Long Jing pointed out that Austria and Switzerland relied on their neutral status in ensuring their own security

SHANGHAI, April 11. /TASS/. Finland's accession to NATO was not driven by a desire to ensure its own security; rather, the real meaning of this symbolic gesture was to put its opposition to Russia on display, Long Jing, deputy director of the Center for European Studies at the Shanghai Institute for International Studies, told TASS on Tuesday.

"I believe that Finland's accession to NATO affects Russia's national security in the most serious way. We know that Finland is a very important neighbor of Russia. The land border between the two countries is about 1,300 kilometers long," she said, noting that this move by Helsinki would raise serious concerns in Russia over the North Atlantic Alliance's military presence near its borders and would also add fuel to the conflict.

"Russia may take serious retaliatory measures," the expert believes.

Long also offered her opinion concerning the reasons behind Finland's decision.

"I think that Finland joined NATO not to get protection or guarantees that the alliance would provide military hardware. Rather, its accession to NATO is more of a symbolic nature, specifically to publicly demonstrate [Helsinki’s] change in position regarding regional security structures and make clear its confrontational attitude toward Russia," she believes.

This decision, the expert stated, also pertains to the conflict between Russia and Ukraine.

"We know that Finland previously had preferred to stay out of NATO, but its neutral policy of non-alignment with the alliance differed from the policies of other neutral countries, for example, Austria and Switzerland," Long said.

The expert pointed out that Austria and Switzerland relied on their neutral status in ensuring their own security.

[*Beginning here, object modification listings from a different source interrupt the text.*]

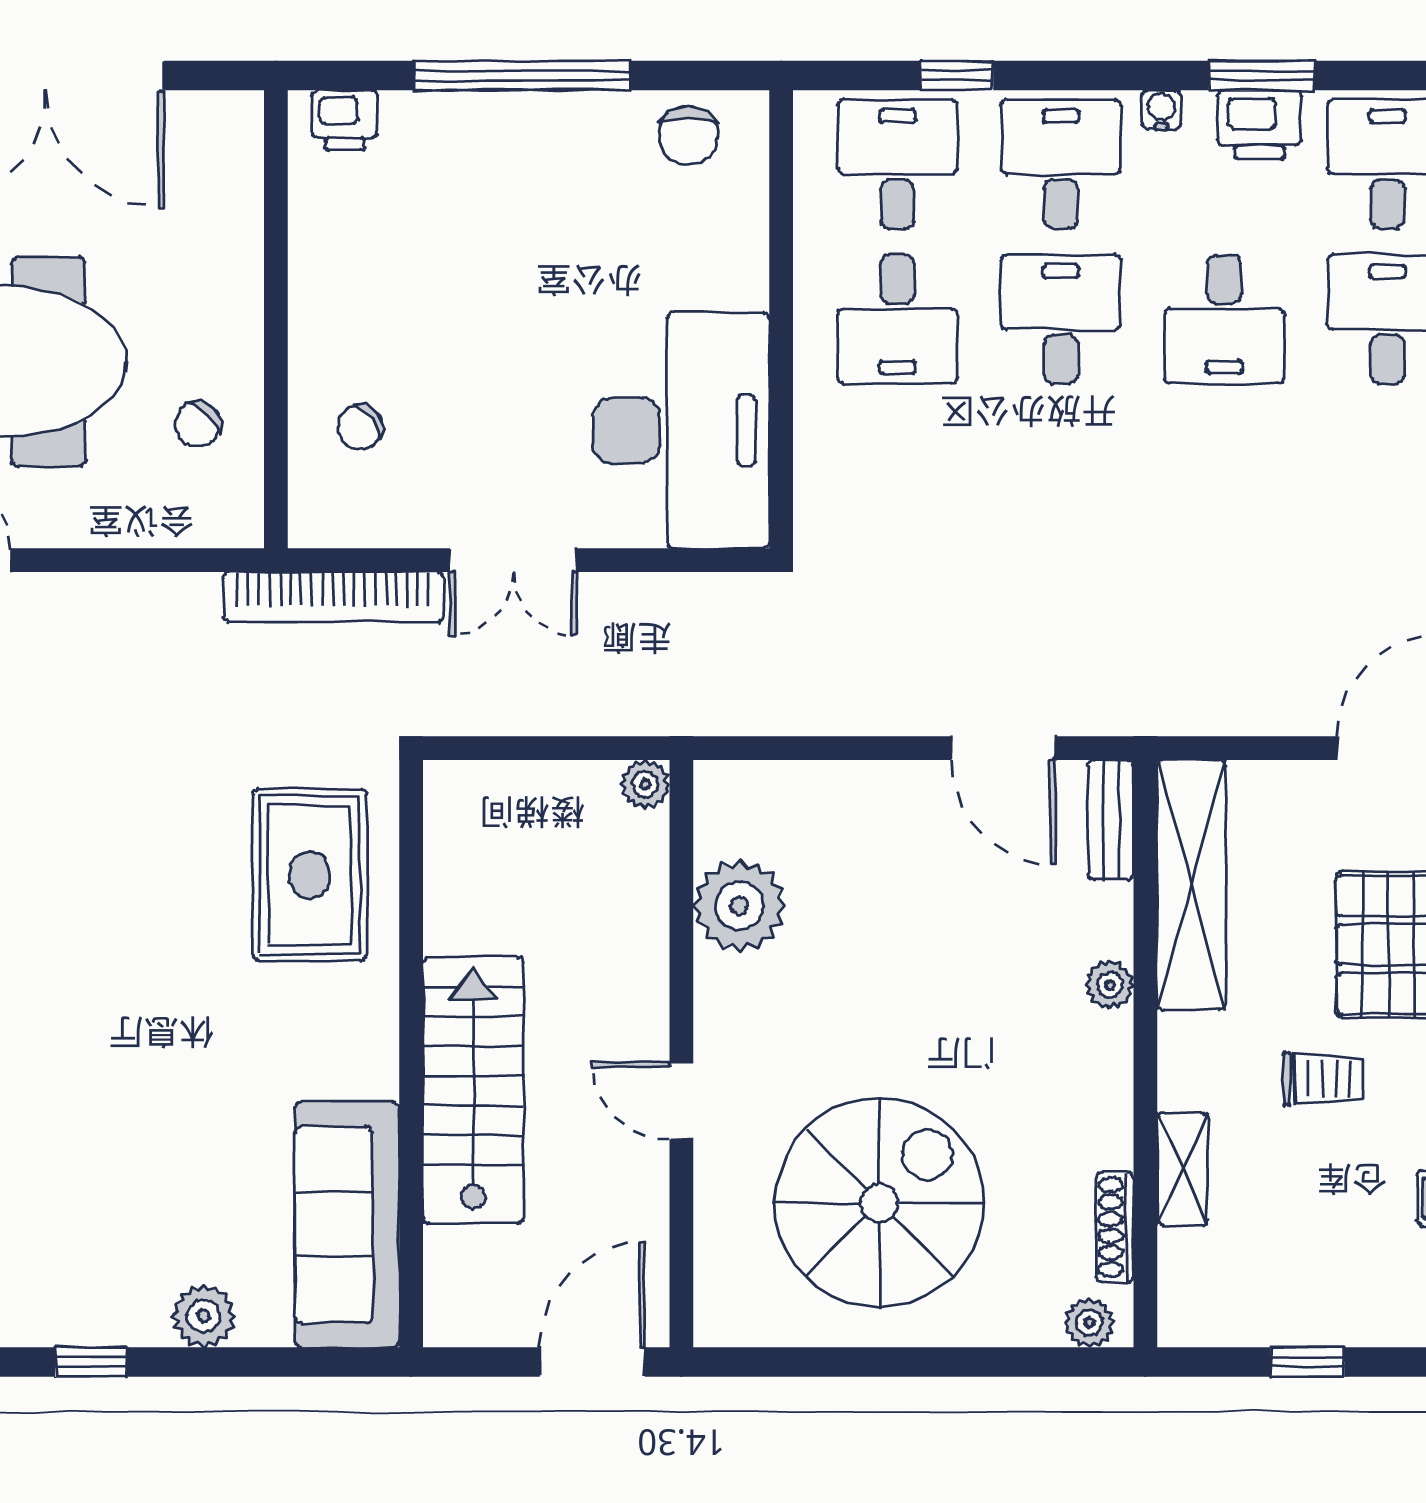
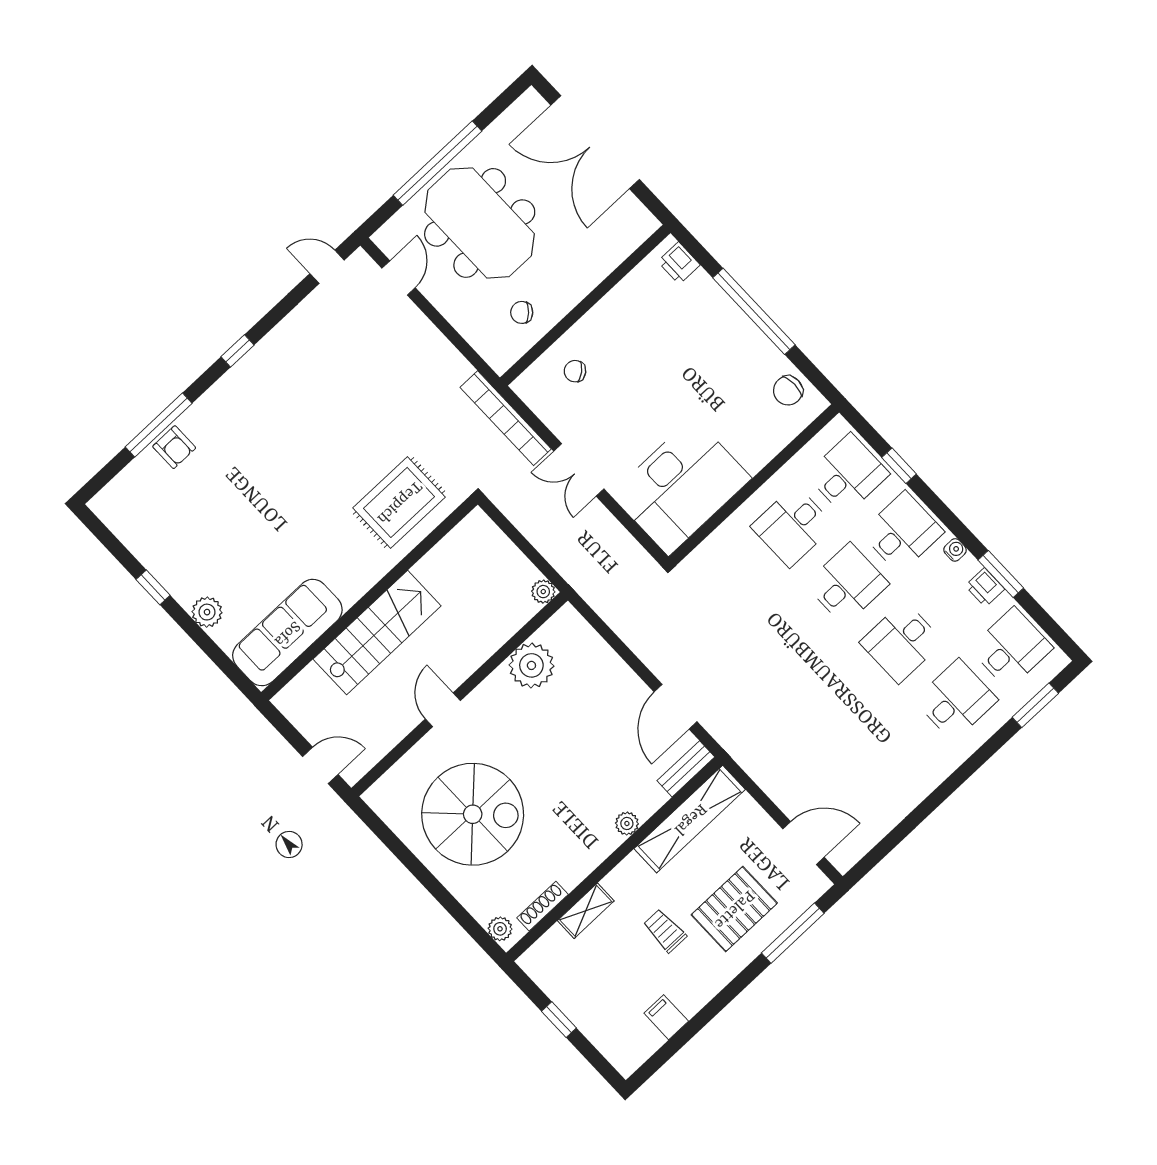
printer: (1259, 125) -> (985, 587), width x0.73, depth x0.81
trolley: (1323, 1079) -> (665, 931), turned 180
door: (592, 1362) -> (320, 765), width x0.73

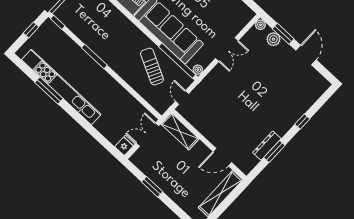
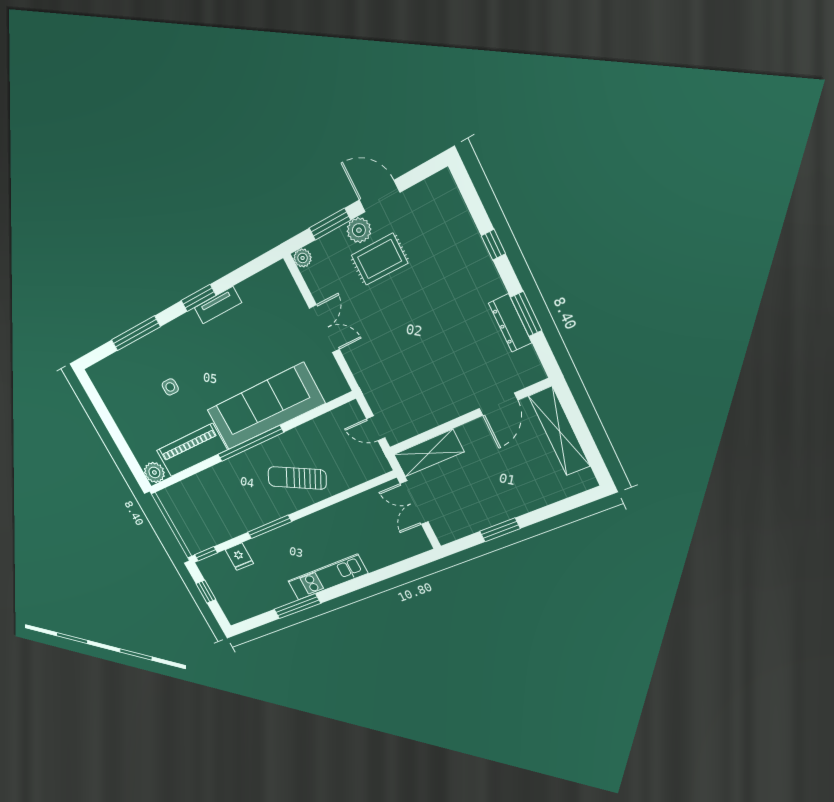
plant: (273, 39) -> (359, 230), moved
window: (177, 61) -> (250, 444), moved
rug: (275, 66) -> (380, 259), added
sun lounger: (152, 67) -> (297, 478), moved
plant: (198, 70) -> (341, 387), removed
kitchen unit: (61, 87) -> (328, 577), width x0.54
fridge: (125, 145) -> (239, 557), moved, turned 180

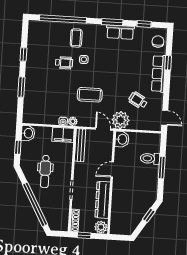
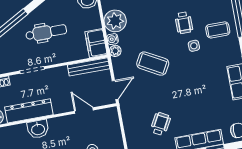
coffee table: (90, 95) -> (153, 64), turned -61
plant: (121, 120) -> (115, 21), moved
washbasin: (122, 139) -> (38, 129), moved
door: (112, 170) -> (84, 111), moved
dental chair: (45, 171) -> (46, 32), turned 180

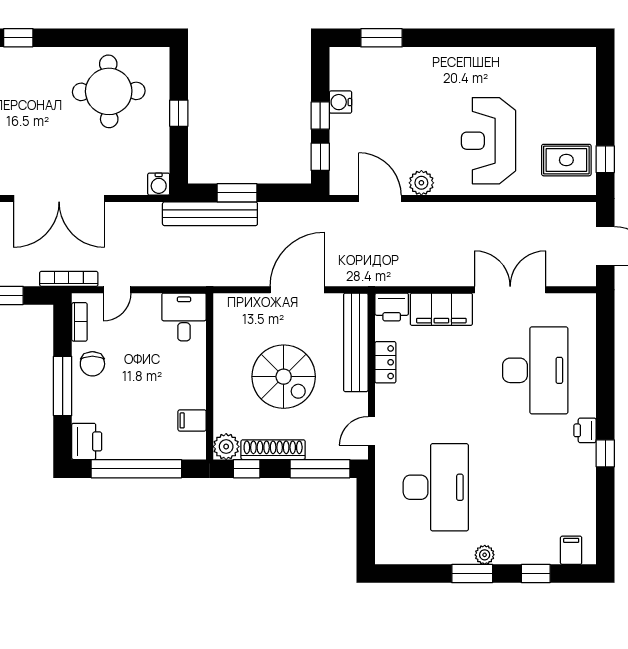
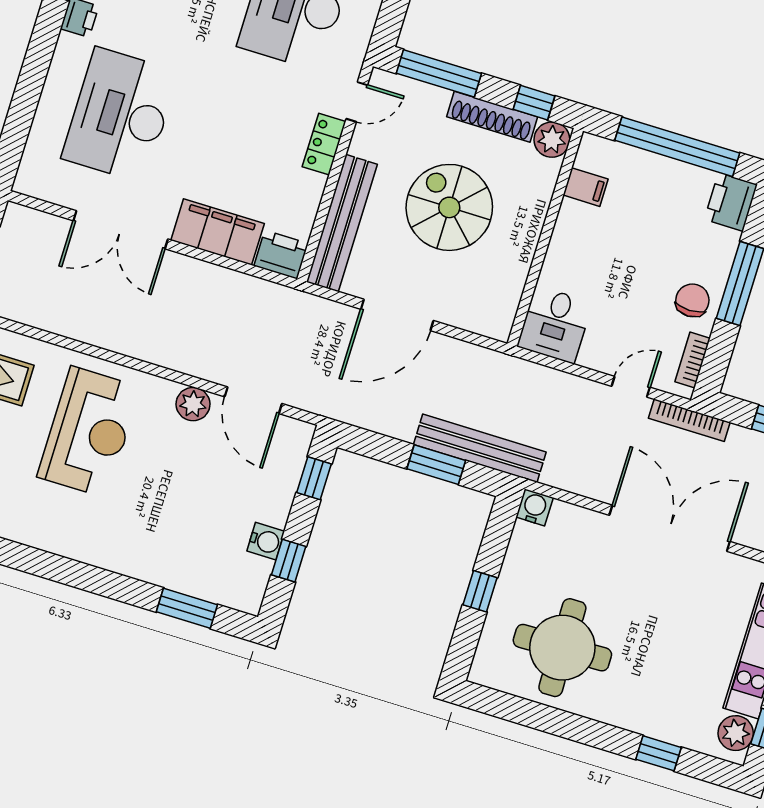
window: (320, 116) -> (289, 561), moved
locker: (385, 362) -> (324, 144), moved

"However, as for Finland, [previously] it did not join NATO, but at the same time was continuously beefing up its military capabilities. We can say that it is a country with a robust military that, at the same time, worked closely with NATO on various tracks," she pointed out. Therefore, according to the expert, Finland will continue its close cooperation with NATO in line with the old pattern, which previously had allowed it to build up its armed forces to ensure its own security.

China, Long recalled, has always advocated a stance in which escalating conflicts is unacceptable.

"Now we see that, with Finland's accession to NATO, the conflict has gone into high gear. As for future developments, the security situation in Europe has rolled back to that which existed during the Cold War. It is even worse," she summarized.

Accession to NATO

Sweden and Finland applied to join the North Atlantic Alliance in May 2022, but the accession process was blocked by Turkey, which demanded that the Nordic countries declare Kurdish organizations as terrorist organizations and extradite certain individuals that Ankara accused of terrorism or involvement in the 2016 coup attempt. In a bid to resolve these issues before the NATO summit in 2022, Turkey, Finland and Sweden signed a memorandum containing a list of specific steps that Ankara believed the two Nordic countries should take. The Turkish parliament approved a bill to ratify Finland's accession to NATO on March 30. On April 4, Finland was officially admitted to the bloc as the 31st member of the alliance.